:: AVAILABLE DATA ::

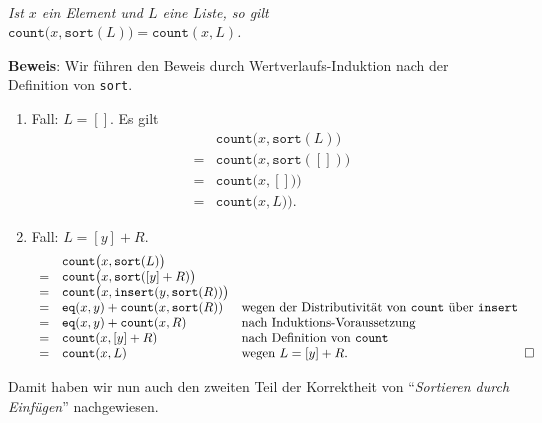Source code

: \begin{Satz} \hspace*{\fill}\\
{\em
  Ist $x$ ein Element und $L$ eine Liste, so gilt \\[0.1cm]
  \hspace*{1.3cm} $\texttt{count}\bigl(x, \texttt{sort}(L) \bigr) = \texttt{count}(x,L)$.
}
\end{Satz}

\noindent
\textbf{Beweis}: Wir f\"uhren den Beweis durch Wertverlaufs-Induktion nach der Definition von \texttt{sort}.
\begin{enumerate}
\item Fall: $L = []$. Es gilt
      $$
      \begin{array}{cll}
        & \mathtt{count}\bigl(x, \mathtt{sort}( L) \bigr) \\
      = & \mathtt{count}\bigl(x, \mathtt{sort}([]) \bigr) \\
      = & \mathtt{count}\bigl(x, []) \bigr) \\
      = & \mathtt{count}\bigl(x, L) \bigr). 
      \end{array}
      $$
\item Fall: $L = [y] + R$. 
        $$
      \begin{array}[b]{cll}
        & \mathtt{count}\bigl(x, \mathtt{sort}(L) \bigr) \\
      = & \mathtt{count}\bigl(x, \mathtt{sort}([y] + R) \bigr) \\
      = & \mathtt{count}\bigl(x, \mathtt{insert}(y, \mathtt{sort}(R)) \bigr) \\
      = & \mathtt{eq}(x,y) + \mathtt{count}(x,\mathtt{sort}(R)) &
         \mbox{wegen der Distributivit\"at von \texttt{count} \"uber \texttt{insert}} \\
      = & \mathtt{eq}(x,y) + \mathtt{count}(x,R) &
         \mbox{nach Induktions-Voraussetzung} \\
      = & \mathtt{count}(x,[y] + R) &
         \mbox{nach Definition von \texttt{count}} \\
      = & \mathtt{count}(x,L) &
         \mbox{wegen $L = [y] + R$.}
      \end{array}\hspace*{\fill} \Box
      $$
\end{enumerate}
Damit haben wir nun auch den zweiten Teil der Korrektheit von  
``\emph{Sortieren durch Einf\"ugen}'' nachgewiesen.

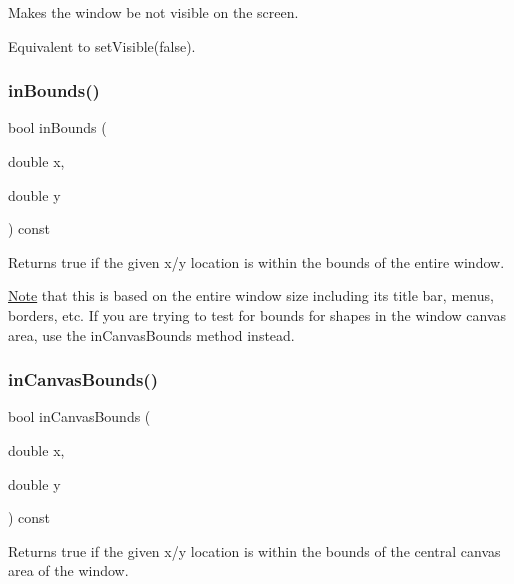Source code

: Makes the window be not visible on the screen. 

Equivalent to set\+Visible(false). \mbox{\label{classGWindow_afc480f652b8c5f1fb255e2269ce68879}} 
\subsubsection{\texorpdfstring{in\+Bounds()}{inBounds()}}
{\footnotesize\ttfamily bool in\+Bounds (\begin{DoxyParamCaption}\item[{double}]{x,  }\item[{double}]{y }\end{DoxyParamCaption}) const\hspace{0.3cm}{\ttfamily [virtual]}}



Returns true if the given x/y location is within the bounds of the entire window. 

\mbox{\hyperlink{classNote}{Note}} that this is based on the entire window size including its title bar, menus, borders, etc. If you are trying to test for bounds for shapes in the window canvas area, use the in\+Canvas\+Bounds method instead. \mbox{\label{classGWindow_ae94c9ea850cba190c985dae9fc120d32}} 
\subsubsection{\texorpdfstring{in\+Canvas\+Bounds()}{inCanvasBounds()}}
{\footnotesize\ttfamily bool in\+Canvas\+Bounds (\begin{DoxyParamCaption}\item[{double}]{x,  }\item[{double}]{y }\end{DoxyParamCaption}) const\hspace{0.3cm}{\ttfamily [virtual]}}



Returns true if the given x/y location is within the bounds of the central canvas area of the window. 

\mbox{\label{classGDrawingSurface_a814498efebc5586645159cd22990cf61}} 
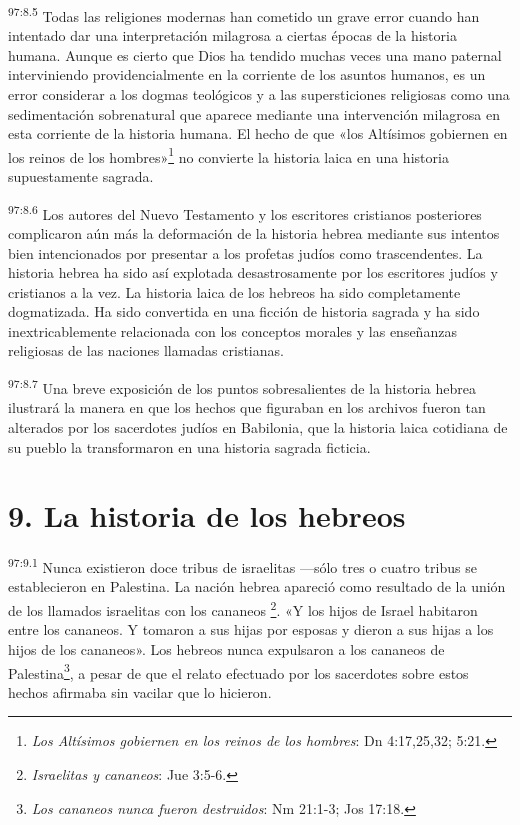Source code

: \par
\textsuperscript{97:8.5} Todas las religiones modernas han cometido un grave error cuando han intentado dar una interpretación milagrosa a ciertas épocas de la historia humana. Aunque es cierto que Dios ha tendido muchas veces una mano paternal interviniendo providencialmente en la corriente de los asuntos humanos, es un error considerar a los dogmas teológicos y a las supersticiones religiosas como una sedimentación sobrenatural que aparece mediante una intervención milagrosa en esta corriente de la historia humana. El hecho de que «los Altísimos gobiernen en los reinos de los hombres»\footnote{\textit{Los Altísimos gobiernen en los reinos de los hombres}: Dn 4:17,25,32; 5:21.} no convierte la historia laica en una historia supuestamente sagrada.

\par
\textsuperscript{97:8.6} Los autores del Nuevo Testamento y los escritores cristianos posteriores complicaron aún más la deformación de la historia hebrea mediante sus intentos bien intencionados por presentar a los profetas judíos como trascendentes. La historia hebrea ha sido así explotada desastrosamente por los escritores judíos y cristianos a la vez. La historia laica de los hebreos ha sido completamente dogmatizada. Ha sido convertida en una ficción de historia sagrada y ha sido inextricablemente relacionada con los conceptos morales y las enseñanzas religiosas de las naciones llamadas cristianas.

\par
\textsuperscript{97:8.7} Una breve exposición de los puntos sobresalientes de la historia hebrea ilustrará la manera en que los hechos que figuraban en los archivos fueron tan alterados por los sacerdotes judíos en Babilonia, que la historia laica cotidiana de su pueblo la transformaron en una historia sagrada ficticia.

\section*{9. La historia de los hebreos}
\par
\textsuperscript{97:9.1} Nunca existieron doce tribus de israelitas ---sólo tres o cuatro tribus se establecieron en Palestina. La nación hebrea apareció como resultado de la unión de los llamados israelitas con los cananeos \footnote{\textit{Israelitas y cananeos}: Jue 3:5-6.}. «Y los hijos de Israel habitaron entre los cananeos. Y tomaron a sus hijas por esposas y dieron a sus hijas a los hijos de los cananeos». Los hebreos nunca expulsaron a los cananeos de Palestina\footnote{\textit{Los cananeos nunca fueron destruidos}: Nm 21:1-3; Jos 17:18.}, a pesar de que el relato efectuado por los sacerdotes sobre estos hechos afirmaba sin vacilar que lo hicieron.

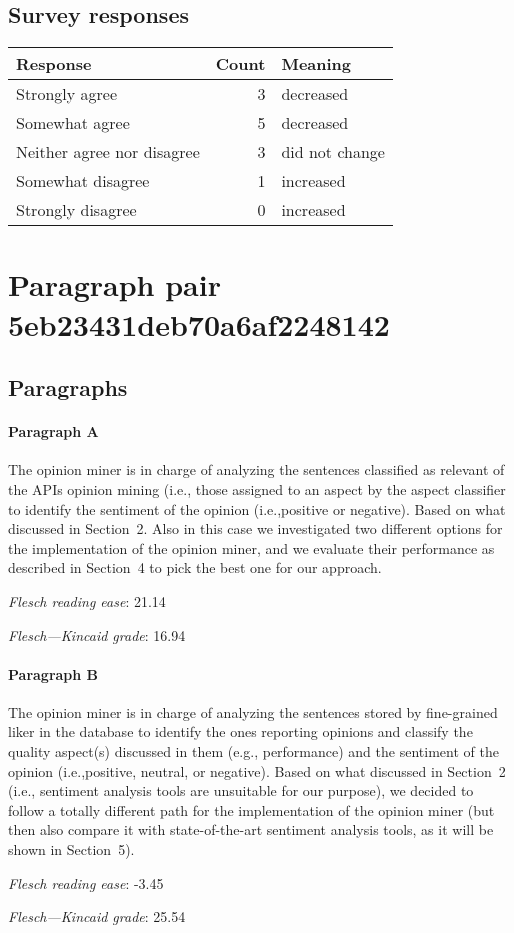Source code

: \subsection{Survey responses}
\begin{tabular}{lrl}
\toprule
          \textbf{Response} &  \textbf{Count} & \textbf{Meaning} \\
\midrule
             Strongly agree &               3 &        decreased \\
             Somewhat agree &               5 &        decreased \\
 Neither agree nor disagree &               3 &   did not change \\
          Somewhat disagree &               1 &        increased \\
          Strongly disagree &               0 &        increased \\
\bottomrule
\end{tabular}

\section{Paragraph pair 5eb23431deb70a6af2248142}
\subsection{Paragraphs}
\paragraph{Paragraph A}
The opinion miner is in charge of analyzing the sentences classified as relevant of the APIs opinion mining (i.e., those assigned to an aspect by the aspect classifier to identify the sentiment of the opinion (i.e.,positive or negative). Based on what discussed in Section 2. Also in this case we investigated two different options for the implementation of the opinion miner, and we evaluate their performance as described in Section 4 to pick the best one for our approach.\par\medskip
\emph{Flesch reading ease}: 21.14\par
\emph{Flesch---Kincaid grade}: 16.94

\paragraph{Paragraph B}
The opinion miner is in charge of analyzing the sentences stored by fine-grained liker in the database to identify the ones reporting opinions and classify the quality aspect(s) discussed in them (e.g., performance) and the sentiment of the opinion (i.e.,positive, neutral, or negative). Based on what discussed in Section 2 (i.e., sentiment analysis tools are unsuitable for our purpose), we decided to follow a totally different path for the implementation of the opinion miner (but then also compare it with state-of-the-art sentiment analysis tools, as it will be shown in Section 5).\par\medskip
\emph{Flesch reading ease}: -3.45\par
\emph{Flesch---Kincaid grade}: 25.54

:::

TASK » Report how many lines of the listing hold the word "insert", with nothing but the number.

THE ANSWER » 2